WHAT THIS TASK INVOLVES:
Leaving the pictures aside, restate all of the data exactly.

MATERIAL PROVIDED:
◇ ◇ ◇ ◇ ◇

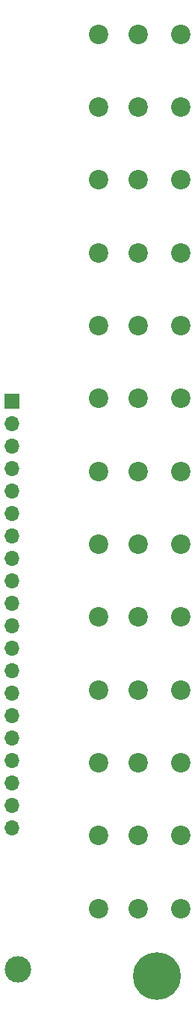
<source format=gbr>
%TF.GenerationSoftware,KiCad,Pcbnew,(5.1.6-0-10_14)*%
%TF.CreationDate,2020-09-16T10:10:36+02:00*%
%TF.ProjectId,cv_expander,63765f65-7870-4616-9e64-65722e6b6963,rev?*%
%TF.SameCoordinates,Original*%
%TF.FileFunction,Soldermask,Bot*%
%TF.FilePolarity,Negative*%
%FSLAX46Y46*%
G04 Gerber Fmt 4.6, Leading zero omitted, Abs format (unit mm)*
G04 Created by KiCad (PCBNEW (5.1.6-0-10_14)) date 2020-09-16 10:10:36*
%MOMM*%
%LPD*%
G01*
G04 APERTURE LIST*
%ADD10C,2.200000*%
%ADD11O,1.700000X1.700000*%
%ADD12R,1.700000X1.700000*%
%ADD13C,3.000000*%
%ADD14C,5.400000*%
G04 APERTURE END LIST*
D10*
%TO.C,J10*%
X154900000Y-107183328D03*
X150100000Y-107183328D03*
X145600000Y-107183328D03*
%TD*%
D11*
%TO.C,J1*%
X135812000Y-131064000D03*
X135812000Y-128524000D03*
X135812000Y-125984000D03*
X135812000Y-123444000D03*
X135812000Y-120904000D03*
X135812000Y-118364000D03*
X135812000Y-115824000D03*
X135812000Y-113284000D03*
X135812000Y-110744000D03*
X135812000Y-108204000D03*
X135812000Y-105664000D03*
X135812000Y-103124000D03*
X135812000Y-100584000D03*
X135812000Y-98044000D03*
X135812000Y-95504000D03*
X135812000Y-92964000D03*
X135812000Y-90424000D03*
X135812000Y-87884000D03*
X135812000Y-85344000D03*
D12*
X135812000Y-82804000D03*
%TD*%
D10*
%TO.C,J7*%
X154900000Y-82458330D03*
X150100000Y-82458330D03*
X145600000Y-82458330D03*
%TD*%
%TO.C,J6*%
X154900000Y-74216664D03*
X150100000Y-74216664D03*
X145600000Y-74216664D03*
%TD*%
%TO.C,J5*%
X154900000Y-65974998D03*
X150100000Y-65974998D03*
X145600000Y-65974998D03*
%TD*%
%TO.C,J4*%
X154900000Y-57733332D03*
X150100000Y-57733332D03*
X145600000Y-57733332D03*
%TD*%
%TO.C,J3*%
X154900000Y-49491666D03*
X150100000Y-49491666D03*
X145600000Y-49491666D03*
%TD*%
%TO.C,J2*%
X154900000Y-41250000D03*
X150100000Y-41250000D03*
X145600000Y-41250000D03*
%TD*%
%TO.C,J14*%
X154900000Y-140150000D03*
X150100000Y-140150000D03*
X145600000Y-140150000D03*
%TD*%
%TO.C,J13*%
X154900000Y-131908326D03*
X150100000Y-131908326D03*
X145600000Y-131908326D03*
%TD*%
%TO.C,J12*%
X154900000Y-123666660D03*
X150100000Y-123666660D03*
X145600000Y-123666660D03*
%TD*%
%TO.C,J11*%
X154900000Y-115424994D03*
X150100000Y-115424994D03*
X145600000Y-115424994D03*
%TD*%
%TO.C,J9*%
X154900000Y-98941662D03*
X150100000Y-98941662D03*
X145600000Y-98941662D03*
%TD*%
%TO.C,J8*%
X154900000Y-90699996D03*
X150100000Y-90699996D03*
X145600000Y-90699996D03*
%TD*%
D13*
%TO.C,GND*%
X136500000Y-147000000D03*
%TD*%
D14*
%TO.C,H1*%
X152250000Y-147750000D03*
%TD*%
M02*

</source>
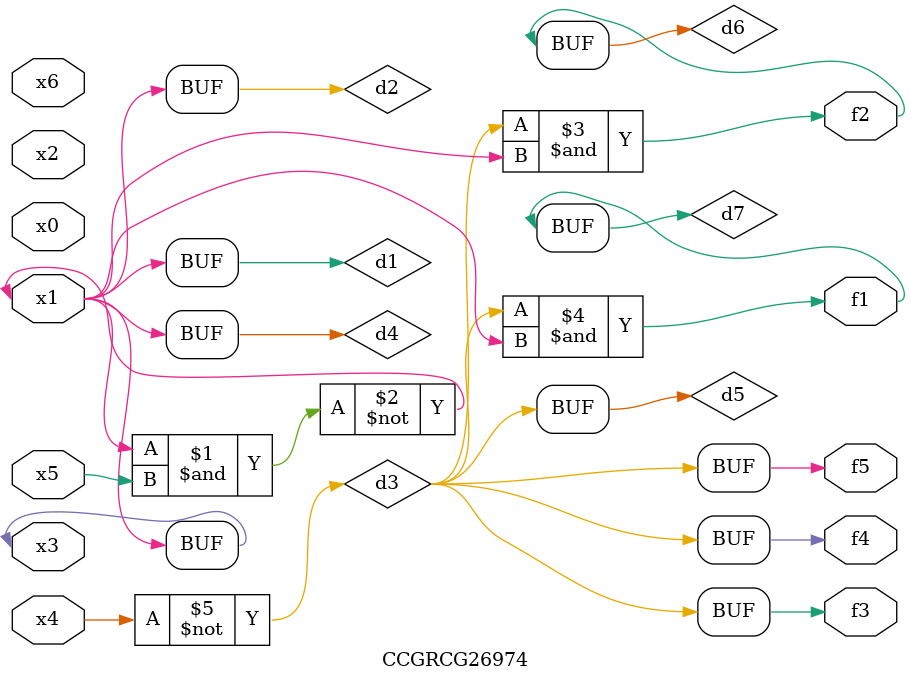
<source format=v>
module CCGRCG26974(
	input x0, x1, x2, x3, x4, x5, x6,
	output f1, f2, f3, f4, f5
);

	wire d1, d2, d3, d4, d5, d6, d7;

	buf (d1, x1, x3);
	nand (d2, x1, x5);
	not (d3, x4);
	buf (d4, d1, d2);
	buf (d5, d3);
	and (d6, d3, d4);
	and (d7, d3, d4);
	assign f1 = d7;
	assign f2 = d6;
	assign f3 = d5;
	assign f4 = d5;
	assign f5 = d5;
endmodule

</source>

◇ ◇ ◇ ◇ ◇

REPLY:
<source format=gbr>
%TF.GenerationSoftware,KiCad,Pcbnew,(5.1.6-0-10_14)*%
%TF.CreationDate,2020-09-16T10:10:36+02:00*%
%TF.ProjectId,cv_expander,63765f65-7870-4616-9e64-65722e6b6963,rev?*%
%TF.SameCoordinates,Original*%
%TF.FileFunction,Soldermask,Bot*%
%TF.FilePolarity,Negative*%
%FSLAX46Y46*%
G04 Gerber Fmt 4.6, Leading zero omitted, Abs format (unit mm)*
G04 Created by KiCad (PCBNEW (5.1.6-0-10_14)) date 2020-09-16 10:10:36*
%MOMM*%
%LPD*%
G01*
G04 APERTURE LIST*
%ADD10C,2.200000*%
%ADD11O,1.700000X1.700000*%
%ADD12R,1.700000X1.700000*%
%ADD13C,3.000000*%
%ADD14C,5.400000*%
G04 APERTURE END LIST*
D10*
%TO.C,J10*%
X154900000Y-107183328D03*
X150100000Y-107183328D03*
X145600000Y-107183328D03*
%TD*%
D11*
%TO.C,J1*%
X135812000Y-131064000D03*
X135812000Y-128524000D03*
X135812000Y-125984000D03*
X135812000Y-123444000D03*
X135812000Y-120904000D03*
X135812000Y-118364000D03*
X135812000Y-115824000D03*
X135812000Y-113284000D03*
X135812000Y-110744000D03*
X135812000Y-108204000D03*
X135812000Y-105664000D03*
X135812000Y-103124000D03*
X135812000Y-100584000D03*
X135812000Y-98044000D03*
X135812000Y-95504000D03*
X135812000Y-92964000D03*
X135812000Y-90424000D03*
X135812000Y-87884000D03*
X135812000Y-85344000D03*
D12*
X135812000Y-82804000D03*
%TD*%
D10*
%TO.C,J7*%
X154900000Y-82458330D03*
X150100000Y-82458330D03*
X145600000Y-82458330D03*
%TD*%
%TO.C,J6*%
X154900000Y-74216664D03*
X150100000Y-74216664D03*
X145600000Y-74216664D03*
%TD*%
%TO.C,J5*%
X154900000Y-65974998D03*
X150100000Y-65974998D03*
X145600000Y-65974998D03*
%TD*%
%TO.C,J4*%
X154900000Y-57733332D03*
X150100000Y-57733332D03*
X145600000Y-57733332D03*
%TD*%
%TO.C,J3*%
X154900000Y-49491666D03*
X150100000Y-49491666D03*
X145600000Y-49491666D03*
%TD*%
%TO.C,J2*%
X154900000Y-41250000D03*
X150100000Y-41250000D03*
X145600000Y-41250000D03*
%TD*%
%TO.C,J14*%
X154900000Y-140150000D03*
X150100000Y-140150000D03*
X145600000Y-140150000D03*
%TD*%
%TO.C,J13*%
X154900000Y-131908326D03*
X150100000Y-131908326D03*
X145600000Y-131908326D03*
%TD*%
%TO.C,J12*%
X154900000Y-123666660D03*
X150100000Y-123666660D03*
X145600000Y-123666660D03*
%TD*%
%TO.C,J11*%
X154900000Y-115424994D03*
X150100000Y-115424994D03*
X145600000Y-115424994D03*
%TD*%
%TO.C,J9*%
X154900000Y-98941662D03*
X150100000Y-98941662D03*
X145600000Y-98941662D03*
%TD*%
%TO.C,J8*%
X154900000Y-90699996D03*
X150100000Y-90699996D03*
X145600000Y-90699996D03*
%TD*%
D13*
%TO.C,GND*%
X136500000Y-147000000D03*
%TD*%
D14*
%TO.C,H1*%
X152250000Y-147750000D03*
%TD*%
M02*

</source>
<source format=v>
module CCGRCG26974(
	input x0, x1, x2, x3, x4, x5, x6,
	output f1, f2, f3, f4, f5
);

	wire d1, d2, d3, d4, d5, d6, d7;

	buf (d1, x1, x3);
	nand (d2, x1, x5);
	not (d3, x4);
	buf (d4, d1, d2);
	buf (d5, d3);
	and (d6, d3, d4);
	and (d7, d3, d4);
	assign f1 = d7;
	assign f2 = d6;
	assign f3 = d5;
	assign f4 = d5;
	assign f5 = d5;
endmodule

</source>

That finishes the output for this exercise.